------ PASSAGE SHOWN ------

Why Do Teams Pitch to Trout?

by Sam Miller

Here’s a story about Mike Trout and intentional walks: During his junior year, in the state playoffs, the opposing Cherry Hill East manager got so spooked by Trout’s batting practice display that he intentionally walked him to lead off the game; then again in his second at-bat, with a runner on first; and once more in his third at-bat, with the bases loaded.

There are very, very few stats in baseball that aren’t part accidental. A player hits 40 home runs—that’s telling, but that number is an accident; he’d much rather have hit 600 home runs, and the pitchers would have much rather he hit zero, and nobody was trying to hit exactly 40. Sacrifice bunts show intent, but plenty of sacrifices are called for but turn into pitches taken, pitches fouled, pitches whiffed, bunts popped out, etc. Stolen base attempts are close to a perfect expression of intent, though plenty of stolen base attempts don’t get recorded—when the pitch was fouled off or put in play.

Intentional walks, though: Every one of those was intentional. There are no accidental intentional walks, and but for the rare exception every five years or so, there are no thwarted intentional walks. Intentional walks tell us, with almost 100 percent accuracy, that an opposing team would rather face the man on deck (with an extra runner on base) than the man at bat. The Cherry Hill East manager had an opinion; he expressed his opinion; he acted on his opinion; we know his opinion, with certainty.

So what does this say: Despite being the best hitter in baseball over the past three years, Trout hardly ever gets intentionally walked. He leads the American League in OPS+ this year and has been intentionally walked just once. Howie Kendrick has been intentionally walked twice.

There are probably several factors:

  • He’s right-handed, and right-handers get intentionally walked something like two-thirds as often as left-handers.
  • The guy behind him has generally been right-handed, so there’s no platoon-advantage-based strategy to justify it. Since the start of 2013, there have been nearly 1,200 intentional walks, ignoring those that precede a pitcher batting. About 60 percent of those switched the platoon advantage from the batting side to the pitching.
  • He’s super fast, which makes it slightly more costly to put him on base.
  • He bats second or third, which means it isn’t just the hitter after him who tends to be qualified to provide protection; it’s the series of hitters after him, all of them better than the bottom-of-the-order types a pitcher might salivate over.
  • And intentional walks in general keep going down, to the lowest per-game average in IBB-recorded history. That’s probably in part because of the league’s general appreciation for the fact that intentional walks aren’t often justified, and in part because of the lower run scoring environment of the past few years. As The Book noted, the intentional walk is favored slightly more in high-offense environments (though it doesn’t generally change the calculus by much at all). Trout doesn’t live in an IBB era.

------ RECORDED DATA ------

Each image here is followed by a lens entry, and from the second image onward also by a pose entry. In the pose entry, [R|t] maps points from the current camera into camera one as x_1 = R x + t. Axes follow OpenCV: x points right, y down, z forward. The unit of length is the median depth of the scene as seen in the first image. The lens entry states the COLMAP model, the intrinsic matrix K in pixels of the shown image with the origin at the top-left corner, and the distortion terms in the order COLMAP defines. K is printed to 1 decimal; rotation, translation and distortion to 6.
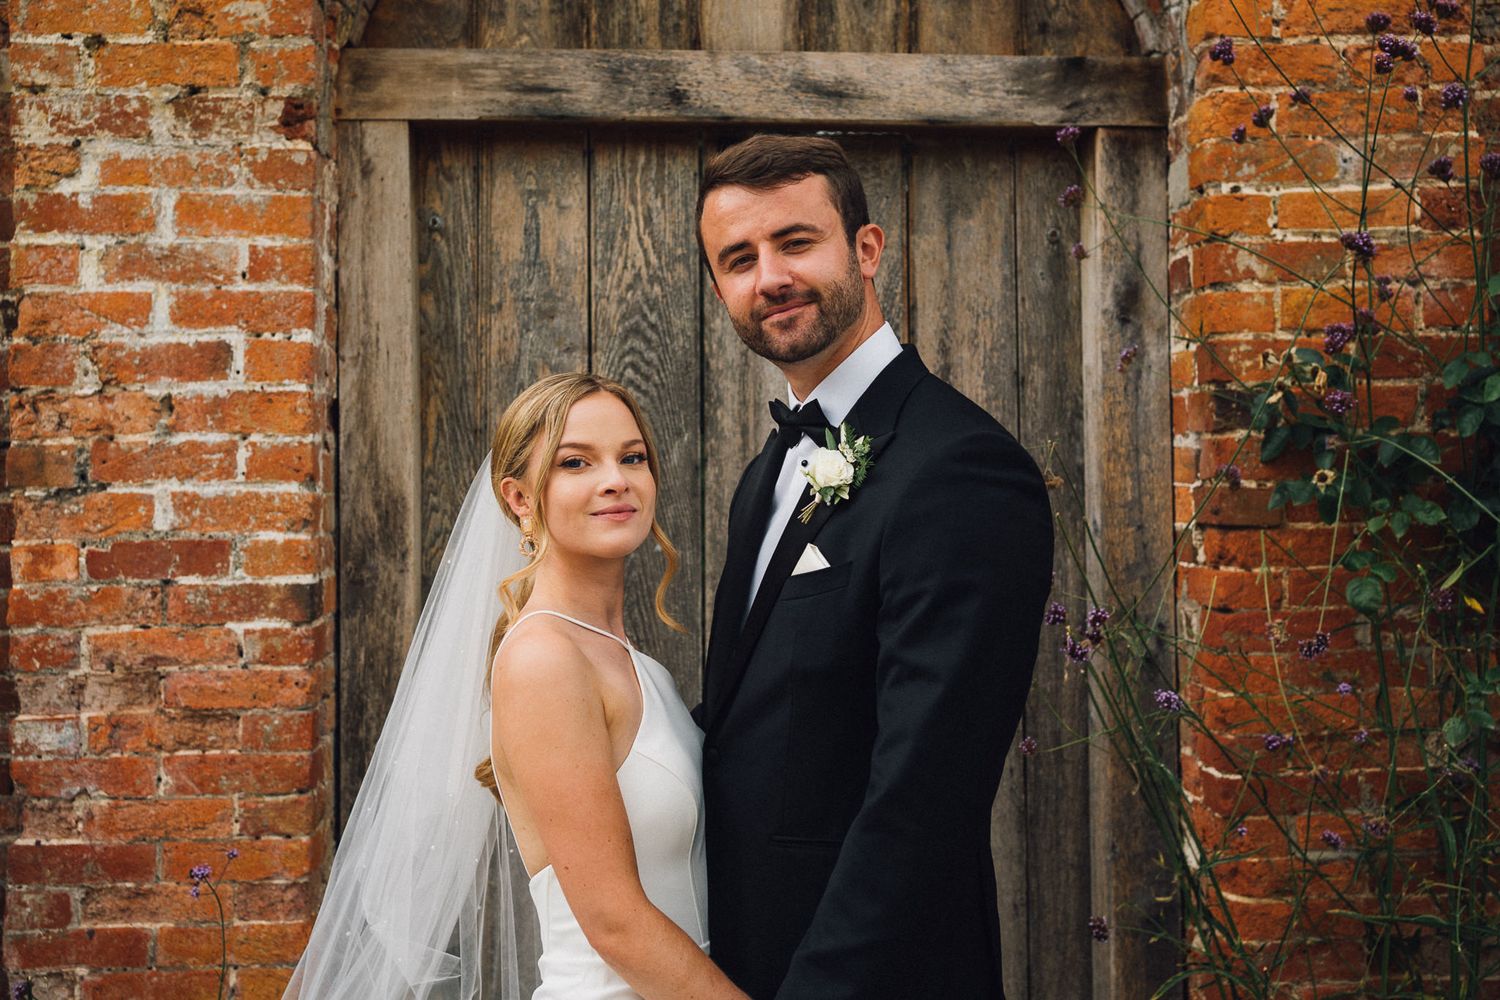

------

WHAT TO DO:
(a) Answer these questions using the article on pitching to Mike Trout:
(i) In the state playoff game during Trout's junior year, in which at-bat was he intentionally walked with the bases loaded?
(ii) According to the article, how many times has Trout been intentionally walked this year?
(iii) Of the intentional walks since the start of 2013 that did not precede a pitcher batting, about what percentage switched the platoon advantage from the batting side to the pitching side?
(b) Duplicate the portion of the article on pitching to Mike Trout that begins at the words "So what does" and stops after the words "him on base.".
(c) Write the next part of the article on why teams pitch to Mike Trout, beginning after its final sentence.

TASK-BY-TASK OUTPUTS:
(a)
(i) His third at-bat.
(ii) Once.
(iii) About 60 percent.

(b)
So what does this say: Despite being the best hitter in baseball over the past three years, Trout hardly ever gets intentionally walked. He leads the American League in OPS+ this year and has been intentionally walked just once. Howie Kendrick has been intentionally walked twice.

There are probably several factors:

  • He’s right-handed, and right-handers get intentionally walked something like two-thirds as often as left-handers.
  • The guy behind him has generally been right-handed, so there’s no platoon-advantage-based strategy to justify it. Since the start of 2013, there have been nearly 1,200 intentional walks, ignoring those that precede a pitcher batting. About 60 percent of those switched the platoon advantage from the batting side to the pitching.
  • He’s super fast, which makes it slightly more costly to put him on base.

(c)
But here’s another hypothesis: Trout is still underrated. And the guy behind him, his lineup protection, the guy who has been intentionally walked seven times this year, is still overrated.

In Albert Pujolsbest years—2003 through 2010—he had an OPS+ of 177. Trout’s OPS+ since he was promoted to the big leagues in April 2012 is 175. Unless you’ve got a beef with the park and league adjustments that go into OPS+ (and True Average, which assesses the players similarly), there’s very little difference there. And yet if Trout were intentionally walked in each base/out situation at the same rate that Pujols has been in his career—note: in his career, not just in his best eight years, when he was comparable to Trout—then Trout would have eight intentional walks this year, not just the one:

Split Pujols IBB Rate Trout Expected IBB Trout Actual IBB
0 out, --- 0.0% 0.00 0
0 out, 1-- 0.0% 0.00 0
0 out, -2- 2.2% 0.30 0
0 out, --3 8.7% 0.09 0
0 out, 12- 0.0% 0.00 0
0 out, 1-3 2.1% 0.08 0
0 out, -23 22.2% 0.00 0
0 out, 123 0.0% 0.00 0
1 out, --- 0.1% 0.07 0
1 out, 1-- 0.0% 0.00 0
1 out, -2- 14.1% 1.69 0
1 out, --3 18.2% 0.91 0
1 out, 12- 0.0% 0.00 0
1 out, 1-3 2.9% 0.12 0
1 out, -23 44.4% 0.89 1
1 out, 123 0.0% 0.00 0
2 out, --- 0.2% 0.10 0
2 out, 1-- 0.0% 0.00 0
2 out, -2- 28.6% 2.57 0
2 out, --3 17.6% 0.53 0
2 out, 12- 0.5% 0.05 0
2 out, 1-3 1.7% 0.15 0
2 out, -23 38.9% 0.39 0
2 out, 123 0.0% 0.00 0
Total 3.2% 7.93 1

To reiterate: that’s based on Pujols’ career IBB rate. In 2010, at the end of his most dominant eight-year stretch, when he had the exact same True Average that Trout has this year, he was passed intentionally 38 times, about 70 percent more frequently than his career rates.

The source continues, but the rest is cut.